Finnish union boycotts German firm over Polish worker wages
A Finnish construction workers union said Thursday it had imposed a boycott on Beroa, a German subcontractor at the Rautaruuki metals plant in western Finland over substandard wages paid to Polish workers there.
"The boycott means that union organised Finnish workers don't work with companies employing underpaid workers and not abiding by Finnish laws," Kyoesti Suokas, the deputy director of the Finnish Construction Trade Union, told AFP.
The boycott, he said, should mean that "in the future, main contractors like Rautaruukki will not take on subcontractors involved in such fights with the Finnish union."
As for Beroa, "it will be difficult for them to work here because we will not work with them anymore," Kyoesti added.
The dispute centers on repair work carried out by Borea at a blast furnace plant in Raahe on the west coast, using more than 70 Polish workers.

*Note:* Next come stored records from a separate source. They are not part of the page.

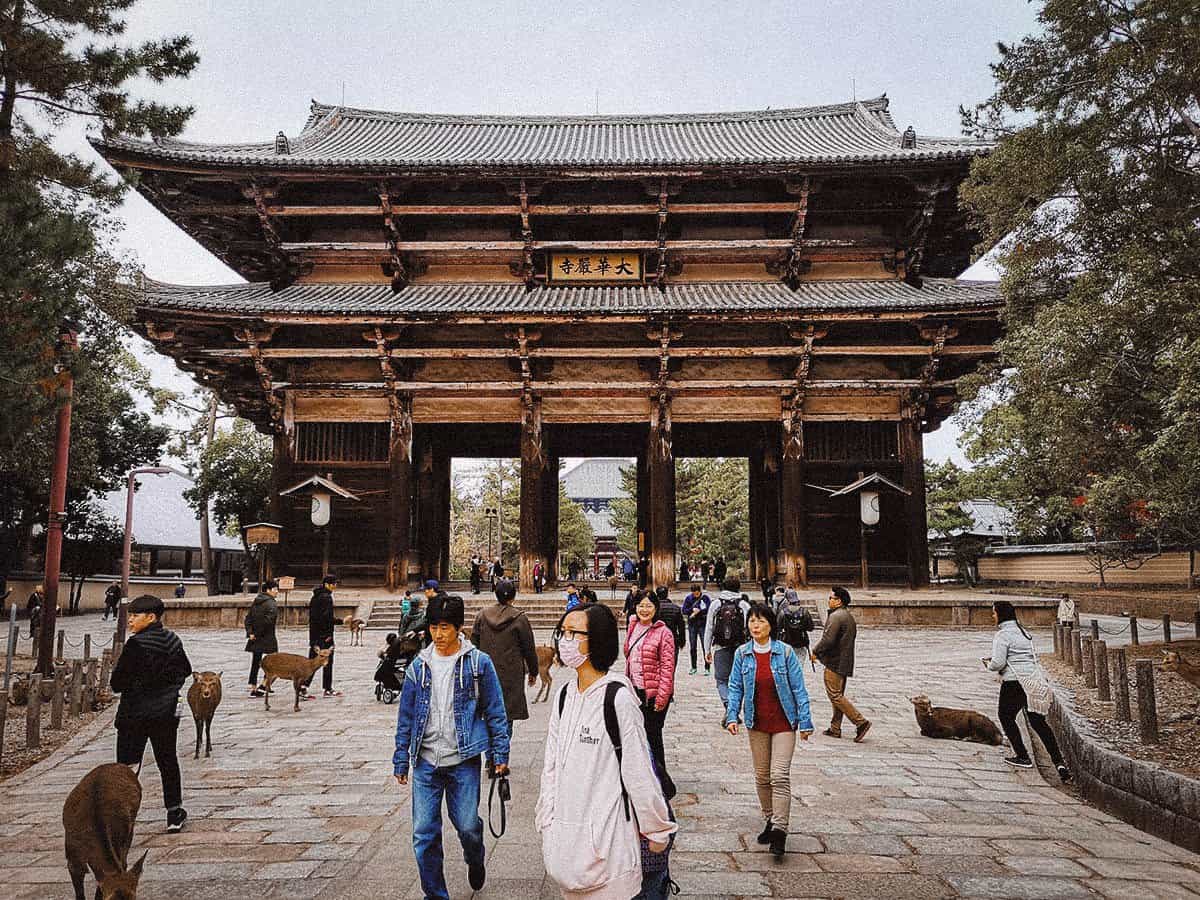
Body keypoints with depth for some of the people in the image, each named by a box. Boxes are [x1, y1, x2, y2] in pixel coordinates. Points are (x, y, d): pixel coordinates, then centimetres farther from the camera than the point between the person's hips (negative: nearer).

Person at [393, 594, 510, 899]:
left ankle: (475, 861, 36)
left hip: (463, 760, -3)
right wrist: (401, 760, 10)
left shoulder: (478, 662, -4)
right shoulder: (419, 665, 4)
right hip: (426, 761, 3)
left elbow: (495, 711, 1)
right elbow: (406, 716, 10)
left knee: (467, 826, 2)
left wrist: (499, 755, -1)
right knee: (424, 834, 3)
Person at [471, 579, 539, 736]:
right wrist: (533, 673, 12)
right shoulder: (520, 618, -7)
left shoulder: (482, 615, 3)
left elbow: (474, 644, 8)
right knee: (507, 716, 1)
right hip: (511, 675, -3)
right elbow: (529, 648, -1)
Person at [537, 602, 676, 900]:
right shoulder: (565, 694, 4)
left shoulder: (617, 697, -17)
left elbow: (639, 769, -12)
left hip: (606, 828, -6)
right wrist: (547, 820, 11)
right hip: (566, 827, 6)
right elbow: (552, 764, 10)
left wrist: (656, 830, -6)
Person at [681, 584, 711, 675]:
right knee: (693, 647, 8)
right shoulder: (689, 598, 2)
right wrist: (693, 610, -16)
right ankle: (693, 667, 18)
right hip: (692, 624, 3)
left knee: (705, 646, -4)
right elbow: (683, 610, -1)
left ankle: (707, 668, 3)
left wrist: (697, 612, -15)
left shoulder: (706, 597, -5)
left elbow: (709, 610, -15)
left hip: (703, 624, -3)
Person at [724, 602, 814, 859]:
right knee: (762, 775, 13)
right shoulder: (742, 654, -2)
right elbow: (736, 687, 3)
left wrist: (805, 722, -6)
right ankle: (770, 821, 29)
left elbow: (798, 688, -5)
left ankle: (779, 830, -6)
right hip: (757, 723, 3)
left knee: (780, 775, -10)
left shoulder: (785, 652, -10)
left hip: (784, 723, -3)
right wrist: (732, 716, -7)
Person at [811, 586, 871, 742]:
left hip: (835, 663, -10)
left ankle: (861, 722, -9)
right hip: (846, 662, 10)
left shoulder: (836, 616, -18)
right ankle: (835, 728, 19)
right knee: (838, 695, 14)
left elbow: (827, 640, -24)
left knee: (835, 695, -6)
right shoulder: (849, 616, 14)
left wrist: (815, 651, -9)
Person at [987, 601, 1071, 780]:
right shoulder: (1023, 631, 16)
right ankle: (1059, 762, 3)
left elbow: (998, 663, -18)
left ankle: (1022, 757, 14)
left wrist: (989, 665, 5)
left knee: (1006, 717, 12)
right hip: (1034, 680, 8)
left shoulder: (1002, 635, -11)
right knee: (1038, 722, 11)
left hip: (1014, 682, -8)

Police and union representatives staged a joint inspection of the Raahe plant last week following a tip-off concerning salaries far below Finland's minimum wage of nearly 16 euros ($23) an hour.
"Eleven Polish workers were questioned by the police. The brick layers told them their hourly wage was between three and five euros per hour. They were forced to work 11 hours a day, seven days a week," Kyoesti said.

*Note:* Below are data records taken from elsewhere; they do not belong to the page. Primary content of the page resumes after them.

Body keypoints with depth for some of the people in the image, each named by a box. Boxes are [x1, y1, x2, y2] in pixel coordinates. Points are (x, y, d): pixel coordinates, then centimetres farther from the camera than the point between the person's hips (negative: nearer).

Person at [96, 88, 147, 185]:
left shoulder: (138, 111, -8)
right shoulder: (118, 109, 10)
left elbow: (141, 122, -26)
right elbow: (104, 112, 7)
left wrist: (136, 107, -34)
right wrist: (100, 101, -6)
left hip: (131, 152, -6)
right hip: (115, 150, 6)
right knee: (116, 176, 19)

The Polish workers have already completed their contract and most have returned to their home country, he said, adding: "Now we keep the action going to make sure all these workers get their proper wages in the end."

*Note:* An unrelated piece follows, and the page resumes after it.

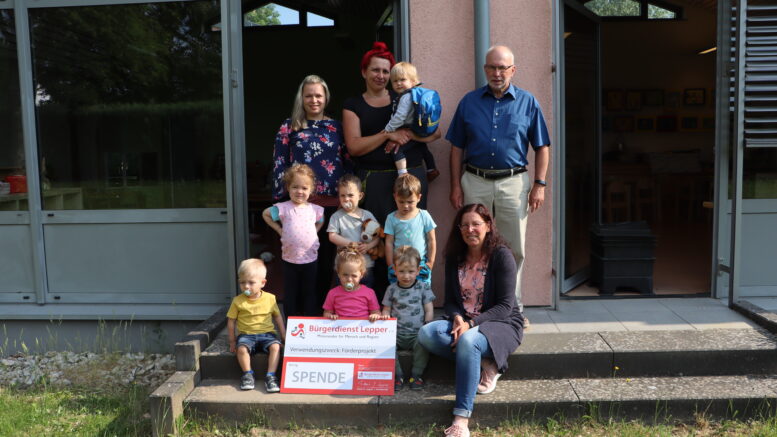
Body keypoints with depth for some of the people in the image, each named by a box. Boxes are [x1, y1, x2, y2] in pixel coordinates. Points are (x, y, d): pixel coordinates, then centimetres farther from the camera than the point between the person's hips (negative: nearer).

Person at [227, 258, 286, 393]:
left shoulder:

Borea's representative in Finland, Kaj Hellstroem, flatly rejected the union's allegations.
"We pay on average 15.92 euros an hour. Anyone who claims otherwise has it wrong," he told the Helsingin Sanomat daily's website Thursday.
He said he was confused at the boycott, since his company had responded the the union's questions within a set deadline and had asked for further clarifications from the union.
"It is also strange to question the workers on Tuesday, when payday is on Wednesday," he told the paper.